*** Opening EXERCISE MATERIALS ***
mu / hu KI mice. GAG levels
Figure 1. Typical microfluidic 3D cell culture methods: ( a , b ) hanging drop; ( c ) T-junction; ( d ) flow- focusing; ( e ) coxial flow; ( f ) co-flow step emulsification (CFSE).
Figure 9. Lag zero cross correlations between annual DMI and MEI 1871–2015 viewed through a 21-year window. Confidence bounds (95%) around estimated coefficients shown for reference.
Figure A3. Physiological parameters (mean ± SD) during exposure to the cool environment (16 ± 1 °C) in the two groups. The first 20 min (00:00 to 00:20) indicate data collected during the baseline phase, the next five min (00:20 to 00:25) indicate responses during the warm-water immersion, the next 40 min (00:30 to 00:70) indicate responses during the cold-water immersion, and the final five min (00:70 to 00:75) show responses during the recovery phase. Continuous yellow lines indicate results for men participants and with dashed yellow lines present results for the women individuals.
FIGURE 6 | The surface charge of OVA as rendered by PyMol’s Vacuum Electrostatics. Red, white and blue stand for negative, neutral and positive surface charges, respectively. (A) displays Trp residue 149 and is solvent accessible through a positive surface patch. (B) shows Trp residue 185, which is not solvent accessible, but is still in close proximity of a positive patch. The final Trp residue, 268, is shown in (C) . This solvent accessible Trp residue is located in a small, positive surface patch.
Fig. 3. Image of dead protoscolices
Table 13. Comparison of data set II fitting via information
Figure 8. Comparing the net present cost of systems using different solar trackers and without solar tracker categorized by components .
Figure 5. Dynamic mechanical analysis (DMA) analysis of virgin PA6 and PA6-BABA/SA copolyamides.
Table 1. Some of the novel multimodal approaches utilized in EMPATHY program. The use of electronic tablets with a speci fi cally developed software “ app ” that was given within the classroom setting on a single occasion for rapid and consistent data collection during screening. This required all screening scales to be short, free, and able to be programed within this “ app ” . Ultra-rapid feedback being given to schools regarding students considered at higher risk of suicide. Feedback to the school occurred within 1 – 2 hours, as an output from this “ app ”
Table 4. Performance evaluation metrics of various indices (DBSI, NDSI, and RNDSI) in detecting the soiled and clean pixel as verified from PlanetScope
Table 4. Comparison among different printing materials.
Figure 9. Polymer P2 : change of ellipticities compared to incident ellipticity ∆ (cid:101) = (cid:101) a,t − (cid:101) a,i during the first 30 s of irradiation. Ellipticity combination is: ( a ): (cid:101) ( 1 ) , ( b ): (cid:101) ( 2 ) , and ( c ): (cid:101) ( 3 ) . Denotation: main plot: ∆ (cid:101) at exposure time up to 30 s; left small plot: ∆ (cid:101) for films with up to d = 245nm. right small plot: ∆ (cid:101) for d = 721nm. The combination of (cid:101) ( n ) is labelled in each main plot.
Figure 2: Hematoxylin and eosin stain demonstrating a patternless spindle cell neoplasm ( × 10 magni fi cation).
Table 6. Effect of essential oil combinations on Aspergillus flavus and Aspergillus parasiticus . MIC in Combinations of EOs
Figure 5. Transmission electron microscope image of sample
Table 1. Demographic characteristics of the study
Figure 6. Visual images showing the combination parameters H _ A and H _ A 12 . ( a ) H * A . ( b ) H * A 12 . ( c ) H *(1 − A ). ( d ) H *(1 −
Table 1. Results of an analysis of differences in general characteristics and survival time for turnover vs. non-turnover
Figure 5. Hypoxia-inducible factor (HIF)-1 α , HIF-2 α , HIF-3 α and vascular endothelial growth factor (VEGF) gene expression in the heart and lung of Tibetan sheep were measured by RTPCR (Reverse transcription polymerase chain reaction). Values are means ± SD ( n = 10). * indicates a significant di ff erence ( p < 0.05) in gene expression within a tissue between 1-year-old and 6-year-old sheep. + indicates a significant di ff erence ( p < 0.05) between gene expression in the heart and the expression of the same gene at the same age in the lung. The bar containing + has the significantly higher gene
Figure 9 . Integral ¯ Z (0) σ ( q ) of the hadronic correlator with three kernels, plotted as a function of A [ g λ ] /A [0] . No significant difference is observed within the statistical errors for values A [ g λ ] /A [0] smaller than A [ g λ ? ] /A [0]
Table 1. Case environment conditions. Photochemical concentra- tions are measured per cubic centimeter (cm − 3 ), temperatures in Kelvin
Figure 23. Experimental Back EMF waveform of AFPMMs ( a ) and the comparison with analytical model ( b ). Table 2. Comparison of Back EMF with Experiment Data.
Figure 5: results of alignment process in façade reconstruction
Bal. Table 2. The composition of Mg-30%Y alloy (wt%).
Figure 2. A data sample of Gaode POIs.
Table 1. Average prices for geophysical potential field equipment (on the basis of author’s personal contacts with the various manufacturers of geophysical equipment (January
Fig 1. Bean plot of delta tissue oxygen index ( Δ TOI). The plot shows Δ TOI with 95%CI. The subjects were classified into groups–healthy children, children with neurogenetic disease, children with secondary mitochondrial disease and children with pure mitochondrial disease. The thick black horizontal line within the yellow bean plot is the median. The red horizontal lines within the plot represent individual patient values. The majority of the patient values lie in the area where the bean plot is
*** Closing EXERCISE MATERIALS ***
#### TASK TO CARRY OUT
Write out the data above once more, exactly as it reads.

#### RESPONSE FOR THIS EXERCISE
mu / hu KI mice. GAG levels
Figure 1. Typical microfluidic 3D cell culture methods: ( a , b ) hanging drop; ( c ) T-junction; ( d ) flow- focusing; ( e ) coxial flow; ( f ) co-flow step emulsification (CFSE).
Figure 9. Lag zero cross correlations between annual DMI and MEI 1871–2015 viewed through a 21-year window. Confidence bounds (95%) around estimated coefficients shown for reference.
Figure A3. Physiological parameters (mean ± SD) during exposure to the cool environment (16 ± 1 °C) in the two groups. The first 20 min (00:00 to 00:20) indicate data collected during the baseline phase, the next five min (00:20 to 00:25) indicate responses during the warm-water immersion, the next 40 min (00:30 to 00:70) indicate responses during the cold-water immersion, and the final five min (00:70 to 00:75) show responses during the recovery phase. Continuous yellow lines indicate results for men participants and with dashed yellow lines present results for the women individuals.
FIGURE 6 | The surface charge of OVA as rendered by PyMol’s Vacuum Electrostatics. Red, white and blue stand for negative, neutral and positive surface charges, respectively. (A) displays Trp residue 149 and is solvent accessible through a positive surface patch. (B) shows Trp residue 185, which is not solvent accessible, but is still in close proximity of a positive patch. The final Trp residue, 268, is shown in (C) . This solvent accessible Trp residue is located in a small, positive surface patch.
Fig. 3. Image of dead protoscolices
Table 13. Comparison of data set II fitting via information
Figure 8. Comparing the net present cost of systems using different solar trackers and without solar tracker categorized by components .
Figure 5. Dynamic mechanical analysis (DMA) analysis of virgin PA6 and PA6-BABA/SA copolyamides.
Table 1. Some of the novel multimodal approaches utilized in EMPATHY program. The use of electronic tablets with a speci fi cally developed software “ app ” that was given within the classroom setting on a single occasion for rapid and consistent data collection during screening. This required all screening scales to be short, free, and able to be programed within this “ app ” . Ultra-rapid feedback being given to schools regarding students considered at higher risk of suicide. Feedback to the school occurred within 1 – 2 hours, as an output from this “ app ”
Table 4. Performance evaluation metrics of various indices (DBSI, NDSI, and RNDSI) in detecting the soiled and clean pixel as verified from PlanetScope
Table 4. Comparison among different printing materials.
Figure 9. Polymer P2 : change of ellipticities compared to incident ellipticity ∆ (cid:101) = (cid:101) a,t − (cid:101) a,i during the first 30 s of irradiation. Ellipticity combination is: ( a ): (cid:101) ( 1 ) , ( b ): (cid:101) ( 2 ) , and ( c ): (cid:101) ( 3 ) . Denotation: main plot: ∆ (cid:101) at exposure time up to 30 s; left small plot: ∆ (cid:101) for films with up to d = 245nm. right small plot: ∆ (cid:101) for d = 721nm. The combination of (cid:101) ( n ) is labelled in each main plot.
Figure 2: Hematoxylin and eosin stain demonstrating a patternless spindle cell neoplasm ( × 10 magni fi cation).
Table 6. Effect of essential oil combinations on Aspergillus flavus and Aspergillus parasiticus . MIC in Combinations of EOs
Figure 5. Transmission electron microscope image of sample
Table 1. Demographic characteristics of the study
Figure 6. Visual images showing the combination parameters H _ A and H _ A 12 . ( a ) H * A . ( b ) H * A 12 . ( c ) H *(1 − A ). ( d ) H *(1 −
Table 1. Results of an analysis of differences in general characteristics and survival time for turnover vs. non-turnover
Figure 5. Hypoxia-inducible factor (HIF)-1 α , HIF-2 α , HIF-3 α and vascular endothelial growth factor (VEGF) gene expression in the heart and lung of Tibetan sheep were measured by RTPCR (Reverse transcription polymerase chain reaction). Values are means ± SD ( n = 10). * indicates a significant di ff erence ( p < 0.05) in gene expression within a tissue between 1-year-old and 6-year-old sheep. + indicates a significant di ff erence ( p < 0.05) between gene expression in the heart and the expression of the same gene at the same age in the lung. The bar containing + has the significantly higher gene
Figure 9 . Integral ¯ Z (0) σ ( q ) of the hadronic correlator with three kernels, plotted as a function of A [ g λ ] /A [0] . No significant difference is observed within the statistical errors for values A [ g λ ] /A [0] smaller than A [ g λ ? ] /A [0]
Table 1. Case environment conditions. Photochemical concentra- tions are measured per cubic centimeter (cm − 3 ), temperatures in Kelvin
Figure 23. Experimental Back EMF waveform of AFPMMs ( a ) and the comparison with analytical model ( b ). Table 2. Comparison of Back EMF with Experiment Data.
Figure 5: results of alignment process in façade reconstruction
Bal. Table 2. The composition of Mg-30%Y alloy (wt%).
Figure 2. A data sample of Gaode POIs.
Table 1. Average prices for geophysical potential field equipment (on the basis of author’s personal contacts with the various manufacturers of geophysical equipment (January
Fig 1. Bean plot of delta tissue oxygen index ( Δ TOI). The plot shows Δ TOI with 95%CI. The subjects were classified into groups–healthy children, children with neurogenetic disease, children with secondary mitochondrial disease and children with pure mitochondrial disease. The thick black horizontal line within the yellow bean plot is the median. The red horizontal lines within the plot represent individual patient values. The majority of the patient values lie in the area where the bean plot is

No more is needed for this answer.